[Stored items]
-=-=-
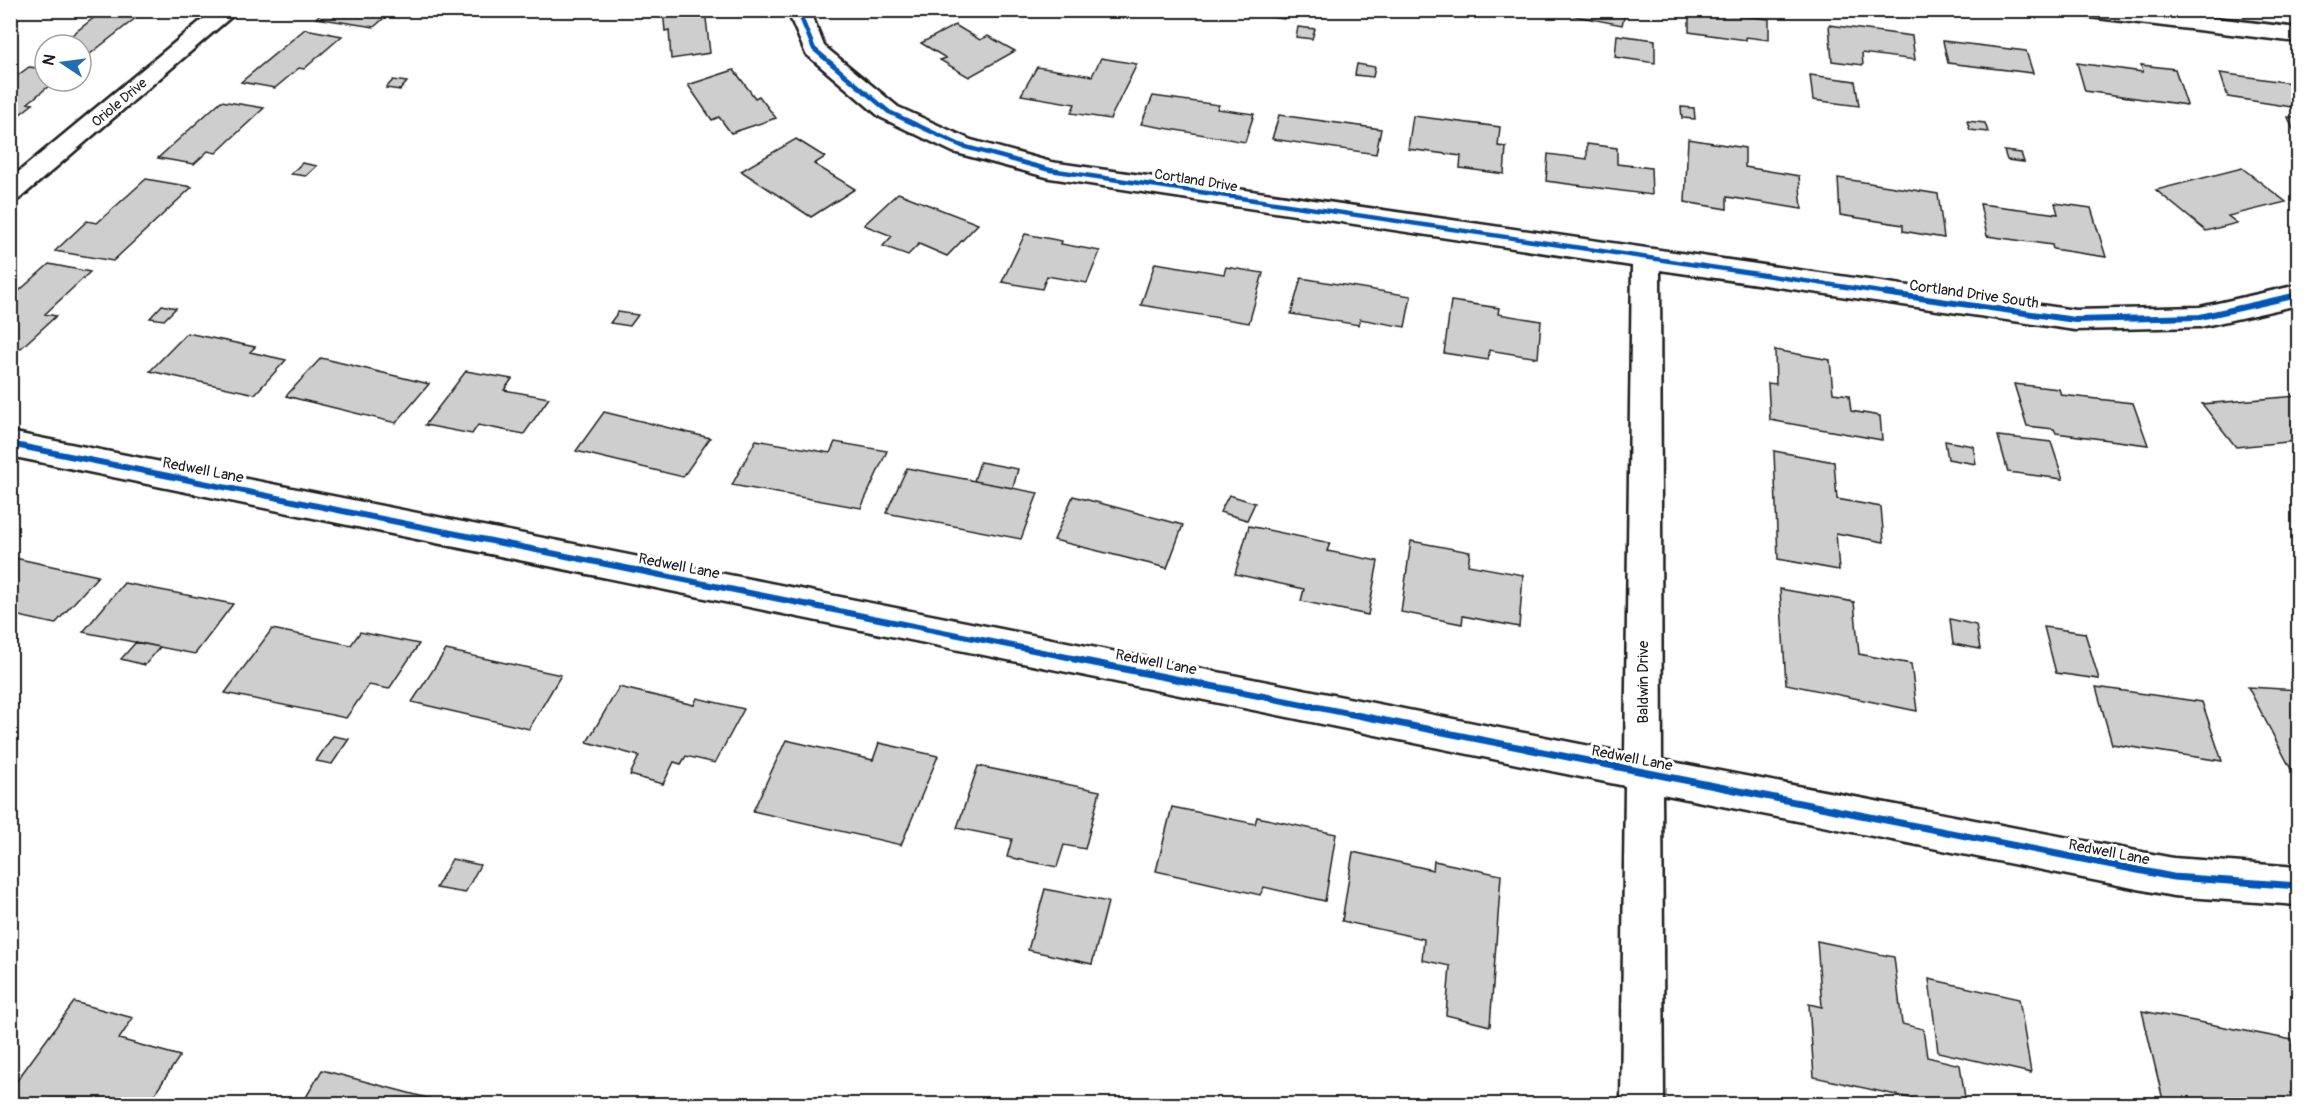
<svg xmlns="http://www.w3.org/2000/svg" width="2309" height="1115" viewBox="0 0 2309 1115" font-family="Pangolin,sans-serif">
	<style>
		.building { fill: #cecece; stroke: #1c1c1c; stroke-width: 1.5 }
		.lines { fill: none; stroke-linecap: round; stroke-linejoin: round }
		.minor-casing { stroke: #1c1c1c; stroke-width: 5 }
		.minor { fill: #fff; fill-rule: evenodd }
		.cycleway-far2-casing { stroke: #fff; stroke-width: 8 }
		.cycleway-far1-casing { stroke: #fff; stroke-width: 10 }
		.cycleway-casing { stroke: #fff; stroke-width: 10 }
		.cycleway-far2 { stroke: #0057b8; stroke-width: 4.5 }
		.cycleway-far1 { stroke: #0057b8; stroke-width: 6 }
		.cycleway { stroke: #0057b8; stroke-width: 7 }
		.labels { text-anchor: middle; stroke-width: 6; stroke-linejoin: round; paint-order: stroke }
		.far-street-label { font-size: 14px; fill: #1c1c1c; stroke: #fff }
		.street-label { font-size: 15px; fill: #1c1c1c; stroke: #fff }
	</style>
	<rect width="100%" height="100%" fill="#fff"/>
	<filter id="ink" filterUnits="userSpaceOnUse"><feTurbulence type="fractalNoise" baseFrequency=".0167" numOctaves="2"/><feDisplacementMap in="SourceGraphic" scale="12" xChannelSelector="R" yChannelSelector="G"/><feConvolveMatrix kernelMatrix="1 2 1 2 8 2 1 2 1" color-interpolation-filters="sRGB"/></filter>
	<g filter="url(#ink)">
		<path class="building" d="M 104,10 L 146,10 L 90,54 L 81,53 L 81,45 L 59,45 Z
			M 325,10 L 393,10 L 374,27 L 316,18 Z
			M 663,10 L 705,10 L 710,53 L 671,59 L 669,30 L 665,31 Z
			M 1112,10 L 1128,10 L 1130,11 L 1127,18 L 1110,16 Z
			M 1253,10 L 1288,10 L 1284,19 L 1251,14 Z
			M 1561,10 L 1626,10 L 1622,25 L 1560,13 Z
			M 1689,10 L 1769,19 L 1769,40 L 1746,37 L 1746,40 L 1689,32 Z
			M 955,25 L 980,40 L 988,36 L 1015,51 L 969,77 L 940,60 L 946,58 L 921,43 Z
			M 1829,25 L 1912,36 L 1915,60 L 1862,53 L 1863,65 L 1832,61 Z
			M 1298,27 L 1315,29 L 1312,39 L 1296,37 Z
			M 305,29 L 342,36 L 304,69 L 299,68 L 275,88 L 241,82 Z
			M 1617,35 L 1655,40 L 1655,63 L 1615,57 Z
			M 1943,41 L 2026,51 L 2033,73 L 1948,63 Z
			M 1101,58 L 1137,64 L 1110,119 L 1071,113 L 1075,104 L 1021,95 L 1037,67 L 1092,76 Z
			M 2077,63 L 2143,72 L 2141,65 L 2175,69 L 2187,105 L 2085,91 Z
			M 1357,64 L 1375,67 L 1373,77 L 1355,75 Z
			M 29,67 L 45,69 L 45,81 L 55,81 L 28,103 L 33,104 L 10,122 L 10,81 Z
			M 734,70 L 755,98 L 759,96 L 776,118 L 731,133 L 719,117 L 712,120 L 688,85 Z
			M 2220,73 L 2298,84 L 2298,108 L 2228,97 Z
			M 1810,75 L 1855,81 L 1859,106 L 1813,100 Z
			M 393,80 L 407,82 L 400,90 L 386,88 Z
			M 1153,96 L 1219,105 L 1217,109 L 1254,114 L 1245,142 L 1141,124 Z
			M 221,101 L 264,108 L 216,153 L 208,151 L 194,164 L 158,158 Z
			M 1681,107 L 1694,108 L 1695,119 L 1682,118 Z
			M 1279,115 L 1381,129 L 1376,154 L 1272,139 Z
			M 1413,116 L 1500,127 L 1498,146 L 1506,147 L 1504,174 L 1460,168 L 1461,156 L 1408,149 Z
			M 2288,117 L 2298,118 L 2298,141 Z
			M 1967,121 L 1985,123 L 1988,132 L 1970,130 Z
			M 796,139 L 825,157 L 814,164 L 855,189 L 811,217 L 741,171 Z
			M 1688,139 L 1745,148 L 1745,167 L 1799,176 L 1802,209 L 1727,197 L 1727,209 L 1685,202 Z
			M 1587,144 L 1617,148 L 1617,164 L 1651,168 L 1652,195 L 1546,181 L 1548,154 L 1587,159 Z
			M 2004,151 L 2021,153 L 2024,162 L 2007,160 Z
			M 302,163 L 317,166 L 306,176 L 291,174 Z
			M 2242,168 L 2286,202 L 2228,216 L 2237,223 L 2206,231 L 2156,190 Z
			M 1838,178 L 1938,194 L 1944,238 L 1903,231 L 1903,225 L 1840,215 Z
			M 146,179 L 192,187 L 113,261 L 55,251 L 87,221 L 97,223 Z
			M 898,193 L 978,224 L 947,256 L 919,244 L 908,255 L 883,246 L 892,236 L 864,225 Z
			M 2055,203 L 2091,208 L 2106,257 L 2053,249 L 2052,245 L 1987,236 L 1980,204 L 2058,214 Z
			M 1025,234 L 1062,241 L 1061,244 L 1100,251 L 1087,283 L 1047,276 L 1042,289 L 1002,282 Z
			M 1155,263 L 1224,274 L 1226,267 L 1263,273 L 1249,323 L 1141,305 Z
			M 49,264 L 90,272 L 45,314 L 56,316 L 21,348 L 10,346 L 10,299 Z
			M 1301,278 L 1411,296 L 1405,327 L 1360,319 L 1359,325 L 1291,314 Z
			M 1451,301 L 1499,308 L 1498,314 L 1541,321 L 1538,358 L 1489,350 L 1488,360 L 1444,353 Z
			M 162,305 L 176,308 L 164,320 L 150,318 Z
			M 618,312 L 638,315 L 630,326 L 610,323 Z
			M 187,333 L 255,347 L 250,352 L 286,360 L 255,394 L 150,371 Z
			M 1775,350 L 1830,360 L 1833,393 L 1849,395 L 1851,411 L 1880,416 L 1882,440 L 1770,420 L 1768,383 L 1776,384 Z
			M 321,358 L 429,384 L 396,423 L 286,396 Z
			M 466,371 L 512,379 L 504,390 L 549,398 L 524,434 L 478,425 L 472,434 L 425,425 Z
			M 2014,384 L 2059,389 L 2061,395 L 2133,403 L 2148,445 L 2056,433 L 2054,429 L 2027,426 Z
			M 2298,396 L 2298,441 L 2236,447 L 2202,404 Z
			M 604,412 L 710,438 L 683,477 L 576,451 Z
			M 1998,436 L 2051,442 L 2063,479 L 2008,472 Z
			M 756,440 L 830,453 L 835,442 L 887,451 L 861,508 L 732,485 Z
			M 1945,441 L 1973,446 L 1976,464 L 1948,459 Z
			M 1774,451 L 1834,462 L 1837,499 L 1881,507 L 1884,542 L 1836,533 L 1839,570 L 1778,559 Z
			M 980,462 L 1018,469 L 1013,488 L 974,481 Z
			M 907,468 L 1038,493 L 1021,539 L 886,513 Z
			M 1229,495 L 1255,503 L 1247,520 L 1220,512 Z
			M 1073,496 L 1183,525 L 1167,568 L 1054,540 Z
			M 1249,526 L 1330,543 L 1327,551 L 1378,561 L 1368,615 L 1301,601 L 1304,589 L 1235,574 Z
			M 1411,541 L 1470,552 L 1468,565 L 1523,575 L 1519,627 L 1463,616 L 1462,624 L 1401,612 Z
			M 10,557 L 98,576 L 55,624 L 10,614 Z
			M 124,583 L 233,604 L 195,654 L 83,632 Z
			M 1780,589 L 1854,602 L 1859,654 L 1911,664 L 1917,711 L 1786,684 Z
			M 1950,619 L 1976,625 L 1980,649 L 1953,644 Z
			M 2044,627 L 2085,633 L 2099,679 L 2056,673 Z
			M 272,629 L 351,645 L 360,632 L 419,644 L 389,689 L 369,685 L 346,718 L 225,693 Z
			M 136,642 L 160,647 L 145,665 L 121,659 Z
			M 446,650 L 561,675 L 529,729 L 412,702 Z
			M 619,687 L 694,705 L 697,698 L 744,709 L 715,763 L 686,756 L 681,764 L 674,762 L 663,784 L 630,775 L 639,756 L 587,742 Z
			M 2096,687 L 2202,702 L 2222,761 L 2112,744 Z
			M 2248,687 L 2298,690 L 2298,773 L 2293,773 Z
			M 333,736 L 349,739 L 332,764 L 316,761 Z
			M 786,740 L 873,760 L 879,743 L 938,756 L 901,845 L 753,811 Z
			M 978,766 L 1100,791 L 1085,849 L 1064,845 L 1057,867 L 1007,857 L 1012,839 L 957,828 Z
			M 1172,807 L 1255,824 L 1257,817 L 1336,834 L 1325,901 L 1264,887 L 1260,895 L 1156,871 Z
			M 1353,852 L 1433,870 L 1434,861 L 1501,875 L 1490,1026 L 1446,1015 L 1450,966 L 1422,960 L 1424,939 L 1342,921 Z
			M 452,859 L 480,865 L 465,893 L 436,888 Z
			M 1045,889 L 1108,902 L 1092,964 L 1028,950 Z
			M 1817,941 L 1894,957 L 1902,1024 L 1923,1029 L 1927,1057 L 1960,1065 L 1966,1104 L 1937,1104 L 1814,1077 L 1809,1004 L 1822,1007 Z
			M 1929,979 L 2019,999 L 2031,1073 L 1938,1052 Z
			M 74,1002 L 133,1018 L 119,1039 L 180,1056 L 148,1104 L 10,1104 L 10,1090 Z
			M 2142,1011 L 2292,1040 L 2298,1063 L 2298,1104 L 2187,1104 L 2163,1100 Z
			M 322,1070 L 450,1104 L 302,1104 Z"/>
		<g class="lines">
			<g class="minor-casing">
				<path id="minor" d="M 214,10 L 239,10 L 19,199 L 10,201 L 10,179 Z
					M 787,10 L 810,10 L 824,46 L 898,107 L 971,140 L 1051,162 L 2075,310 L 2200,307 L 2298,285 L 2298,305 L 2200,327 L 2075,330 L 1660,270 L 1662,760 L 2173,858 L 2298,867 L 2298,905 L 2173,896 L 1662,794 L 1664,1104 L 1621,1104 L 1625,786 L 10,456 L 10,432 L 1625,753 L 1632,266 L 1050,178 L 953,152 L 880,117 L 806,54 Z
					M 2078,10 L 2150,10 L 2298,28 L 2298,42 L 2089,17 L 2081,15 Z"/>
			</g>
			<use href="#minor" class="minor"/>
			<g class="cycleway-far2-casing">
				<path id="cycleway-far2" d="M 798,10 L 814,49 L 889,112 L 962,146 L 1050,170 L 1894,294"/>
			</g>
			<g class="cycleway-far1-casing">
				<path id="cycleway-far1" d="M 1884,293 L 2075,320 L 2200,317 L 2298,295
					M 10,444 L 1082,660"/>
			</g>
			<g class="cycleway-casing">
				<path id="cycleway" d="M 1074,659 L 2173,877 L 2298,886"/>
			</g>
			<use href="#cycleway-far2" class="cycleway-far2"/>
			<use href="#cycleway-far1" class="cycleway-far1"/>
			<use href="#cycleway" class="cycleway"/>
		</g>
	</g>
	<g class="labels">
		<g class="far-street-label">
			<text transform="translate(119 102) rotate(-40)" y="5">Oriole Drive</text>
			<text transform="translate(1196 180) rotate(9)" y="5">Cortland Drive</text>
		</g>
		<g class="street-label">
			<text transform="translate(1974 294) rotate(8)" y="5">Cortland Drive South</text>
			<text transform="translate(203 470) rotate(11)" y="5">Redwell Lane</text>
			<text transform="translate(679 566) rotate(11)" y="5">Redwell Lane</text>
			<text transform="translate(1156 662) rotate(11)" y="5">Redwell Lane</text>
			<text transform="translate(1643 682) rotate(-90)" y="5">Baldwin Drive</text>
			<text transform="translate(1632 758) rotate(11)" y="5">Redwell Lane</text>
			<text transform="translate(2109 852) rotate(11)" y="5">Redwell Lane</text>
		</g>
	</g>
	<rect width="2309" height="1115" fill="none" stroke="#fff" stroke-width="36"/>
	<rect x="18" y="18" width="2273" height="1079" fill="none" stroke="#1c1c1c" stroke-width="2" filter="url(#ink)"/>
	<g transform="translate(63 63) rotate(283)"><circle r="28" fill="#ffffff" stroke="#a4a4a4" stroke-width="1.5"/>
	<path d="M0-4.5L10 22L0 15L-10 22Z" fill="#1f6fb2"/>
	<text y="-9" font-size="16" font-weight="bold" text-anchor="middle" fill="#1c1c1c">N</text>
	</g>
</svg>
-=-=-
If a line in the records above holds the string "lines", copy it out.

> [Response for this exercise]:
		.lines { fill: none; stroke-linecap: round; stroke-linejoin: round }
		<g class="lines">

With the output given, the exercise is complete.